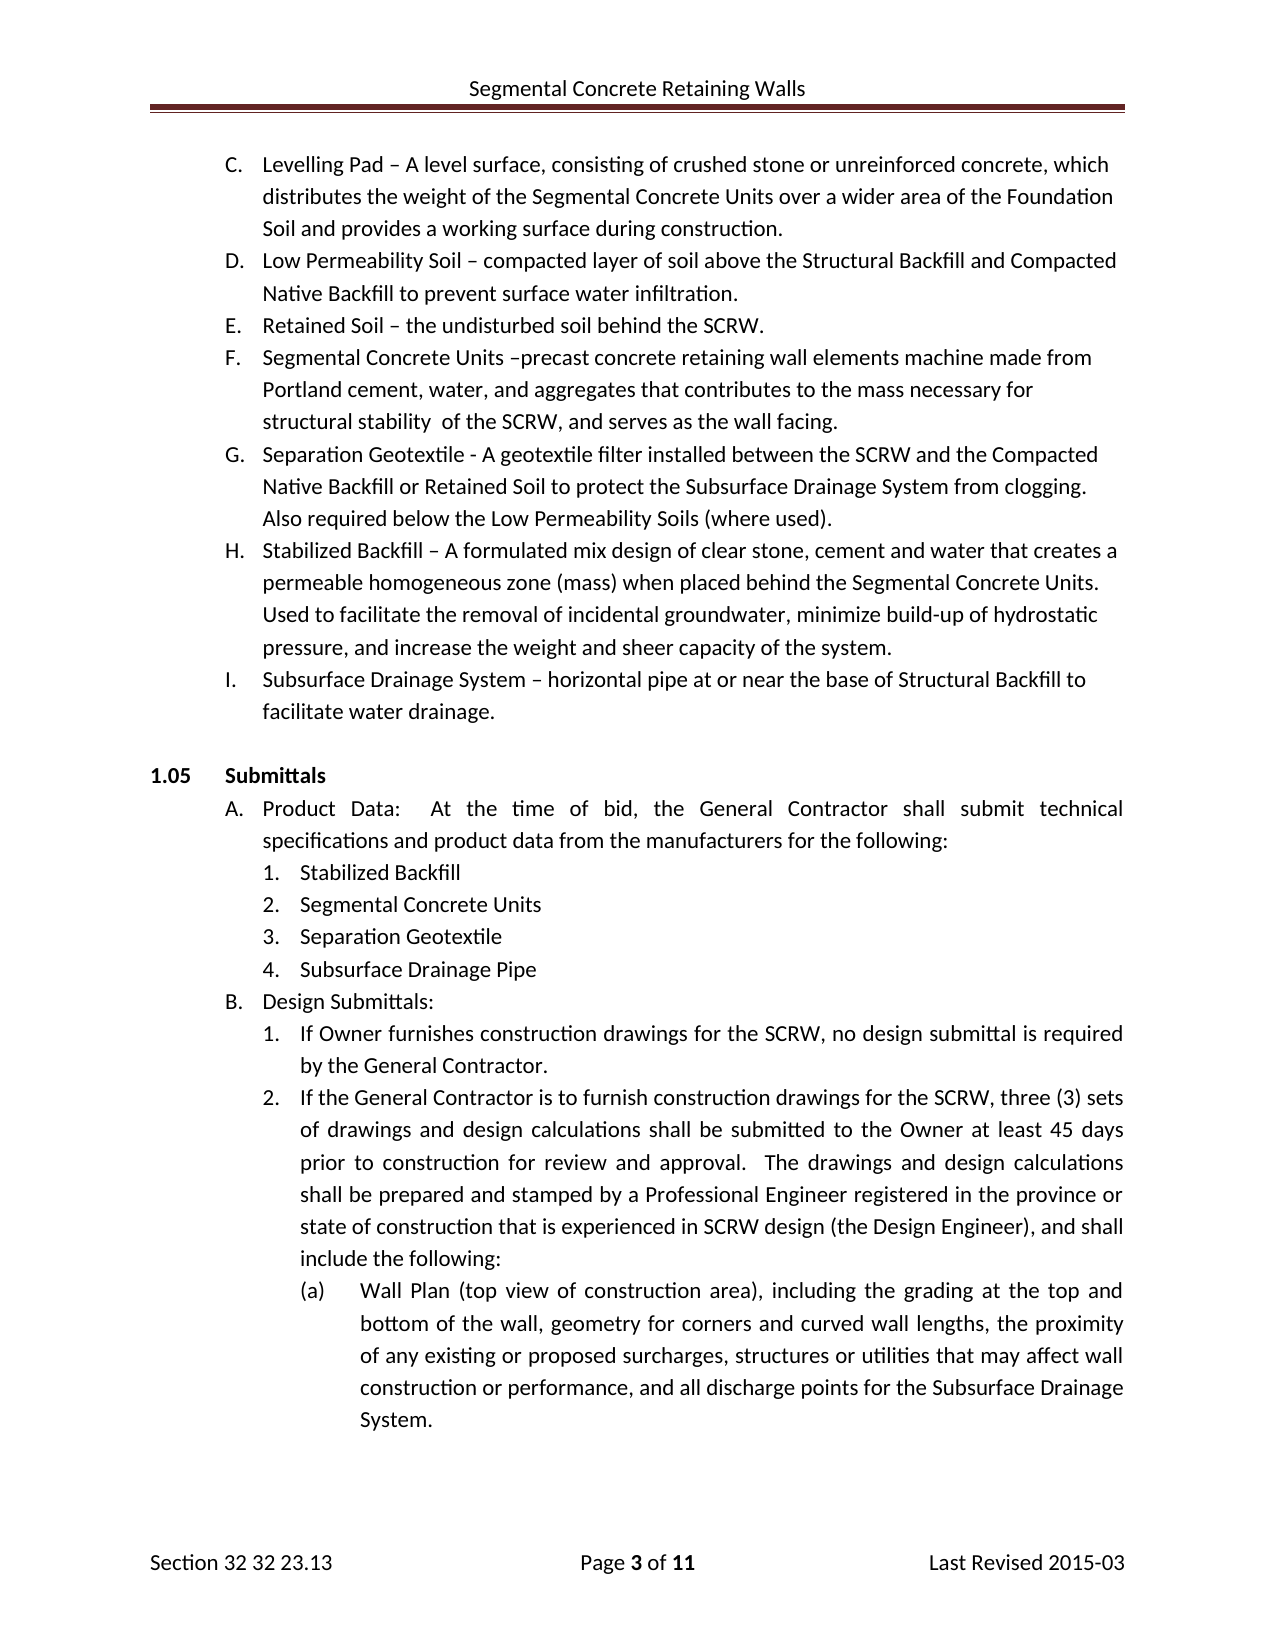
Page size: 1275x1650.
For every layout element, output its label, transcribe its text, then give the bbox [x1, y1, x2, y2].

list Wall Plan (top view of construction area), including the grading at the top and bottom of the wall, geometry for corners and curved wall lengths, the proximity of any existing or proposed surcharges, structures or utilities that may affect wall construction or performance, and all discharge points for the Subsurface Drainage System. [300, 1277, 1125, 1433]
list If Owner furnishes construction drawings for the SCRW, no design submittal is required by the General Contractor. [262, 1019, 1125, 1079]
list Levelling Pad – A level surface, consisting of crushed stone or unreinforced concrete, which distributes the weight of the Segmental Concrete Units over a wider area of the Foundation Soil and provides a working surface during construction. [225, 150, 1125, 242]
list Subsurface Drainage Pipe [262, 955, 1125, 983]
list Segmental Concrete Units [262, 890, 1125, 918]
list Separation Geotextile [262, 922, 1125, 951]
list Product Data: At the time of bid, the General Contractor shall submit technical specifications and product data from the manufacturers for the following: [225, 794, 1125, 854]
list Stabilized Backfill [262, 858, 1125, 886]
list Submittals [150, 762, 1125, 789]
list Segmental Concrete Units –precast concrete retaining wall elements machine made from Portland cement, water, and aggregates that contributes to the mass necessary for structural stability of the SCRW, and serves as the wall facing. [225, 343, 1125, 436]
list If the General Contractor is to furnish construction drawings for the SCRW, three (3) sets of drawings and design calculations shall be submitted to the Owner at least 45 days prior to construction for review and approval. The drawings and design calculations shall be prepared and stamped by a Professional Engineer registered in the province or state of construction that is experienced in SCRW design (the Design Engineer), and shall include the following: [262, 1083, 1125, 1272]
list Low Permeability Soil – compacted layer of soil above the Structural Backfill and Compacted Native Backfill to prevent surface water infiltration. [225, 247, 1125, 307]
list Separation Geotextile - A geotextile filter installed between the SCRW and the Compacted Native Backfill or Retained Soil to protect the Subsurface Drainage System from clogging. Also required below the Low Permeability Soils (where used). [225, 440, 1125, 532]
list Retained Soil – the undisturbed soil behind the SCRW. [225, 311, 1125, 339]
list Design Submittals: [225, 987, 1125, 1015]
list Stabilized Backfill – A formulated mix design of clear stone, cement and water that creates a permeable homogeneous zone (mass) when placed behind the Segmental Concrete Units. Used to facilitate the removal of incidental groundwater, minimize build-up of hydrostatic pressure, and increase the weight and sheer capacity of the system. [225, 536, 1125, 661]
list Subsurface Drainage System – horizontal pipe at or near the base of Structural Backfill to facilitate water drainage. [225, 665, 1125, 725]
^^^^^^^^^^^^^^^^
What you will do:
Your answer should be each line from the preceding material in which the word "Separation" occurs.

Answer to this exercise:
list Separation Geotextile [262, 922, 1125, 951]
list Separation Geotextile - A geotextile filter installed between the SCRW and the Compacted Native Backfill or Retained Soil to protect the Subsurface Drainage System from clogging. Also required below the Low Permeability Soils (where used). [225, 440, 1125, 532]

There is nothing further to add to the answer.